How to secure your cryptocurrency? After you have your first cryptocoins, use a web, mobile, or hardware wallet to secure them. Avoid keeping them in your currency exchange account for too long.
Taxation of cryptocurrency investments: In its 2014-21 Notice, the IRS discussed taxation of cryptocurrencies, labeling virtual currencies as properties. The sale of cryptocurrencies for a gain will generate capital gains, hence avoiding unrelated business income tax (UBIT) or any other tax consequences for your SD IRA.
Why You Would Want to Invest in Cryptocurrencies with Retirement Funds
- Invest in a promising technology: One of the key benefits of investing in cryptocurrencies is the opportunity to invest in an upcoming technology. A well-analyzed investment has the potential to offer long-term returns.

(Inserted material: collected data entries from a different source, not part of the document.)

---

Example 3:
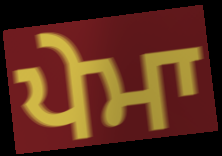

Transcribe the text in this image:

ਪੇਮਾ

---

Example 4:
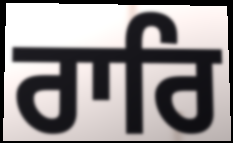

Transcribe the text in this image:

ਰਾਰਿ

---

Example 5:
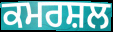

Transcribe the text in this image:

ਕਮਰਸ਼ਲ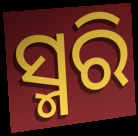
ସ୍ମରିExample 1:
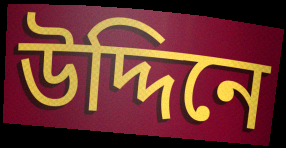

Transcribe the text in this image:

উদ্দিনে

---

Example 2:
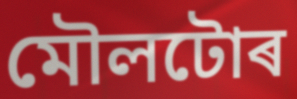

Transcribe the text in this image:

মৌলটোৰ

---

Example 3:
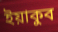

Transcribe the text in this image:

ইয়াকুব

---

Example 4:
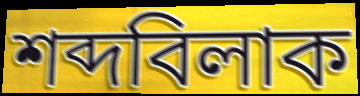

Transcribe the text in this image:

শব্দবিলাক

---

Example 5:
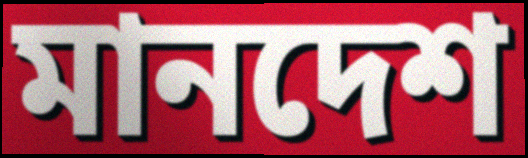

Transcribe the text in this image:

মানদেশ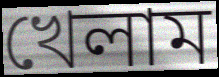
খেলামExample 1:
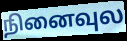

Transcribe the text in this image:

நினைவுல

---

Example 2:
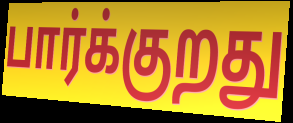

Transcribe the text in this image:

பார்க்குறது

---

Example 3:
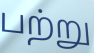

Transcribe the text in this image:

பற்று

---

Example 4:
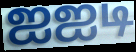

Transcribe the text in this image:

ஐஐடி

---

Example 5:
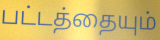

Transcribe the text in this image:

பட்டத்தையும்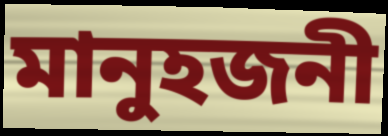
মানুহজনীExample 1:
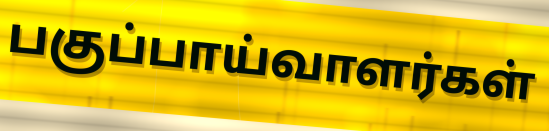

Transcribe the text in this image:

பகுப்பாய்வாளர்கள்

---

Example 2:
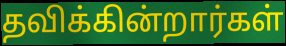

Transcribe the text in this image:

தவிக்கின்றார்கள்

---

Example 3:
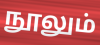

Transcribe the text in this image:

நூலும்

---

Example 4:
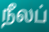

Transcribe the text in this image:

நீலப்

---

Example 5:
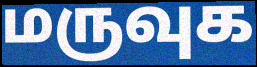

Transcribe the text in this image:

மருவுக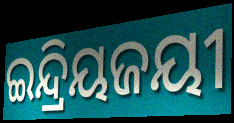
ଇନ୍ଦ୍ରିୟଜୟୀ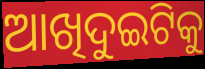
ଆଖିଦୁଇଟିକୁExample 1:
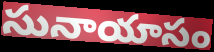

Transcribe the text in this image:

సునాయాసం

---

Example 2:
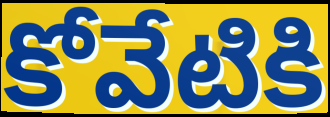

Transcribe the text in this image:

కోవేటికి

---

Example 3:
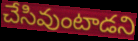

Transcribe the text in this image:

- Low investments: Depending on your investment timing, it is possible to purchase cryptocurrencies at reasonable prices, except the top cryptocoins including Bitcoin or Ethereum etc. If the project performs well, the chances of growth are exponential.

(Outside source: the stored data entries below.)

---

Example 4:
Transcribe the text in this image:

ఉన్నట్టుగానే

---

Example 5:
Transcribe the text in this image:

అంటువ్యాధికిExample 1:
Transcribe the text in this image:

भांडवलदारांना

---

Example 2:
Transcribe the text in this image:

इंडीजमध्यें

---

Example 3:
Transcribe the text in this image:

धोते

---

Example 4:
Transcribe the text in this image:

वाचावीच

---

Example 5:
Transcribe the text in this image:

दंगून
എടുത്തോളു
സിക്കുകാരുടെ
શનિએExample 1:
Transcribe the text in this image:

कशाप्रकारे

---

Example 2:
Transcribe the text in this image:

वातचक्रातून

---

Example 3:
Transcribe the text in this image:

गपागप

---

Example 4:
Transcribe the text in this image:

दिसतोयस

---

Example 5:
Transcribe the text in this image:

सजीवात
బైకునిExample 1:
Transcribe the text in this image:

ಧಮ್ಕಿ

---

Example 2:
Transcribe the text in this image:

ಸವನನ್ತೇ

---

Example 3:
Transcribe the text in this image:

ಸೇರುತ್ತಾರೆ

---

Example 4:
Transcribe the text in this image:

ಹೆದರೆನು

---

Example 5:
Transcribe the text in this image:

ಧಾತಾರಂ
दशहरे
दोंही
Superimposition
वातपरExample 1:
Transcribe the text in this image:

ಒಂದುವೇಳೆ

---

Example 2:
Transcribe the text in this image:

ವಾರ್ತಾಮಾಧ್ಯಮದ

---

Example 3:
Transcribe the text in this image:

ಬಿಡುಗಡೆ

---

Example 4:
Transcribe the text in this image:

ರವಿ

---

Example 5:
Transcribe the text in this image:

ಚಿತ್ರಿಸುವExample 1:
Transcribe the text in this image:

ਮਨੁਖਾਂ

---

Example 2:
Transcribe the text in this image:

- Leverage the limited supply-demand principle of cryptocurrencies: Cryptocurrencies follow the limited supply-demand principle, allowing their tokens to appreciate with increasing demand. For an instance, the maximum number of bitcoins that can be created is capped at 21 million, and its rate of generation will gradually decrease in the upcoming years. This will help drive the prices higher, offering exponential returns in the process.
What are the Risks Involved in Cryptocurrency Investing?
- Lacking strict regulations: There are no strict regulations binding cryptocurrencies. Their global presence and decentralized operations make them untraceable and hard to regulate. The SEC has released its latest ruling regarding ICOs (Initial Coin Offerings), which states that depending on the specific “facts and circumstances” of an ICO, the offered cryptocoins might be considered as securities, and hence, will have to adhere to the agency’s regulations. However, stricter regulations for cryptocurrencies are a must to make them a secure investment for regular investors. It is important to monitor legal regulations governing virtual currenciews before you invest in cryptocurrencies.
- Speculative investing: Cryptocurrency investing is speculative in nature. Unlike stocks markets, these currencies are not backed by any product or robust business. In fact, several startups conducting ICOs do not even have a ‘market-ready’ product. Their prices are driven higher on speculative bets of future price appreciation.
- Fluctuating prices: It is normal for the cryptocurrencies to lose 10% or even 20% value within weeks. Their values depend upon their global acceptance, so if their global demand decreases, they are likely to plummet accordingly.
In a nutshell
Cryptocurrencies are in the market for almost 8 years. According to industry experts, they are here to stay, but the key to cryptocurrency investing is to be able to identify good investing opportunities.
Before you decide to invest in cryptocurrencies with your retirement money, educate yourself and find out everything you can about them. After all, you will need real cash to retire, so analyze every investment opportunity professionally.